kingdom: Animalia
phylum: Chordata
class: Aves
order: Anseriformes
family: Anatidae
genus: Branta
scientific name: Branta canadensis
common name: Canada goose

^^^^

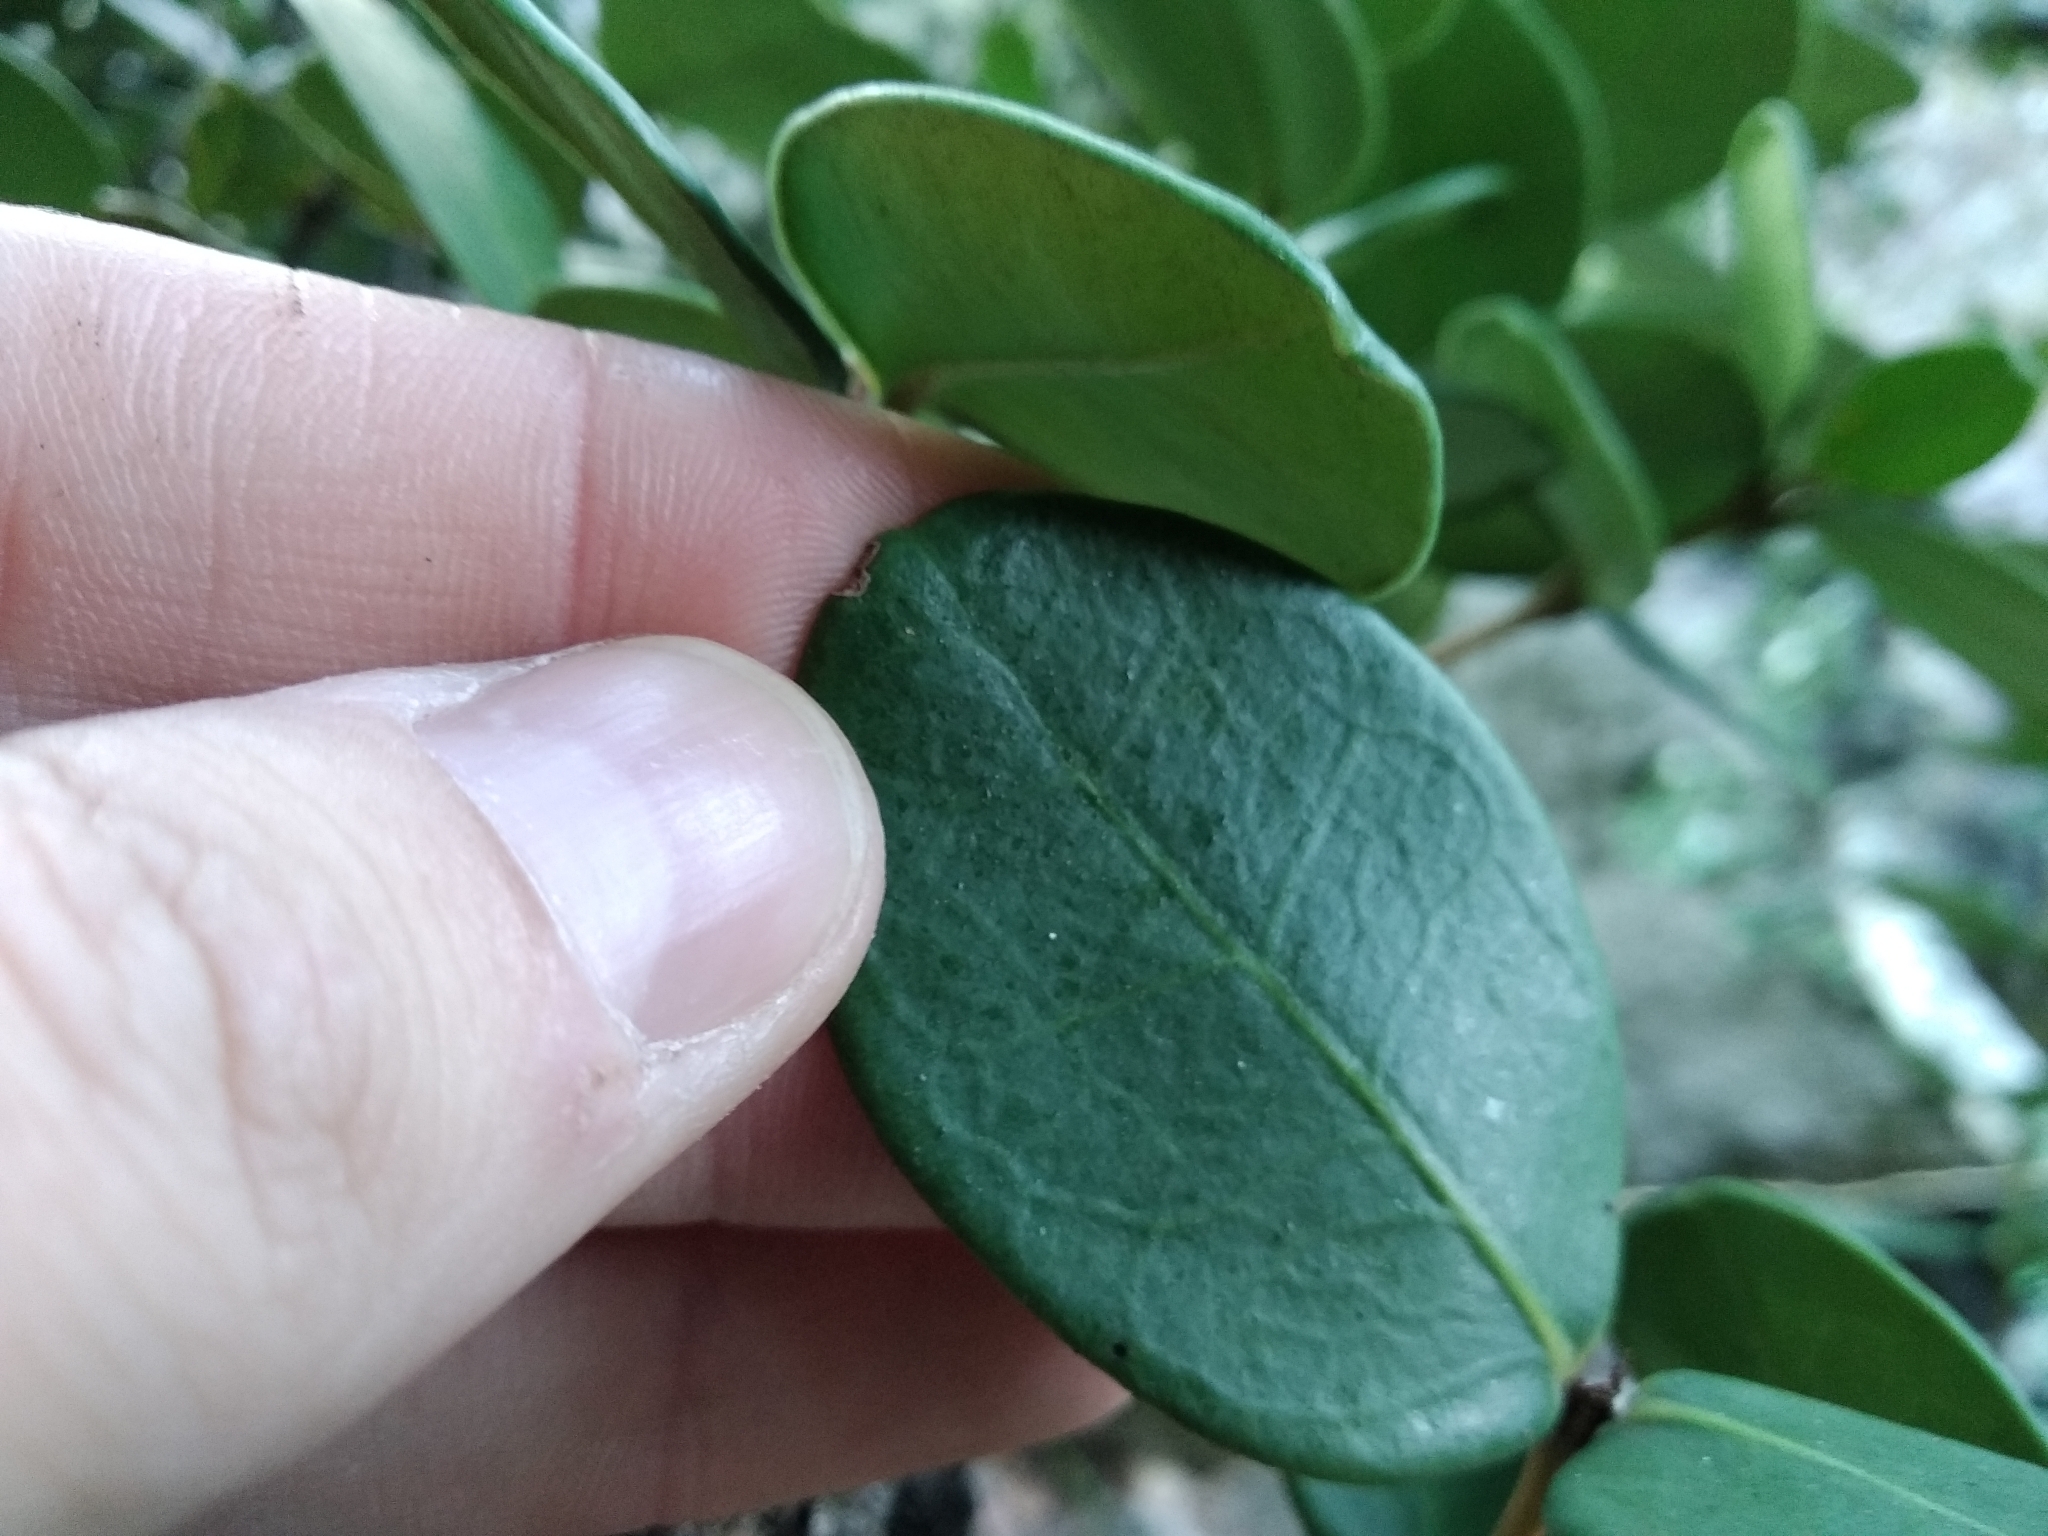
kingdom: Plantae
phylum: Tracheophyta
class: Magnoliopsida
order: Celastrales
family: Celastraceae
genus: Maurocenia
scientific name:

^^^^

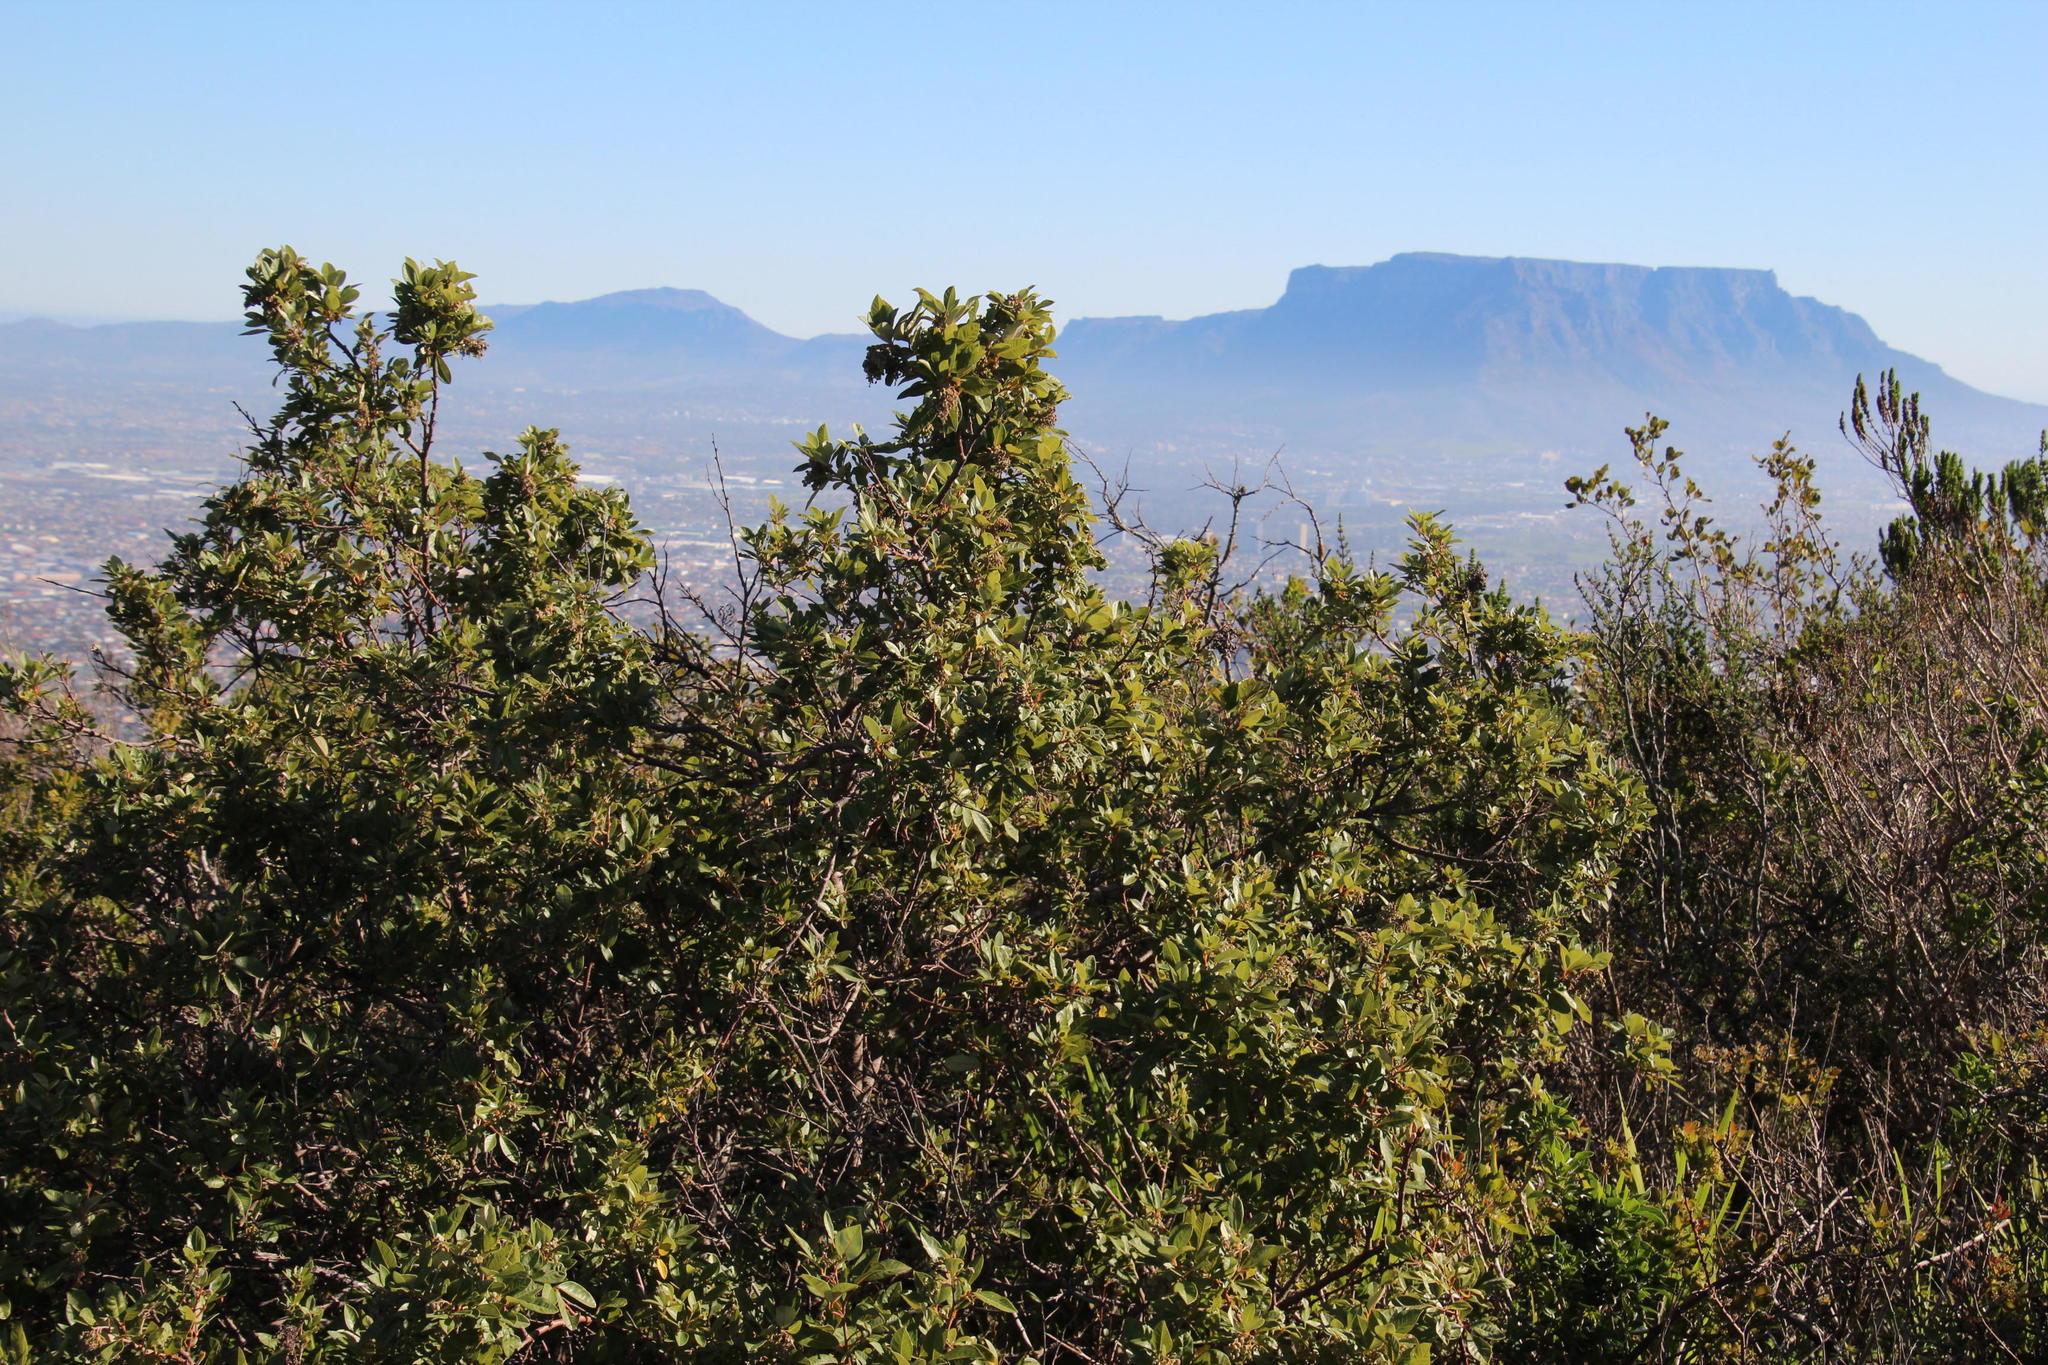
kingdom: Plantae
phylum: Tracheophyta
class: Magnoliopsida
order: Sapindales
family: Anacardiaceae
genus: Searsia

^^^^

Instruction: Please rewrite the listing lines between the line holding "kingdom: Animalia" and the line holding "scientific name: Branta canadensis", inclusive, swapping "phylum" for "division" and leaving everything else unchanged. Give only those lines.

The reply:
kingdom: Animalia
division: Chordata
class: Aves
order: Anseriformes
family: Anatidae
genus: Branta
scientific name: Branta canadensis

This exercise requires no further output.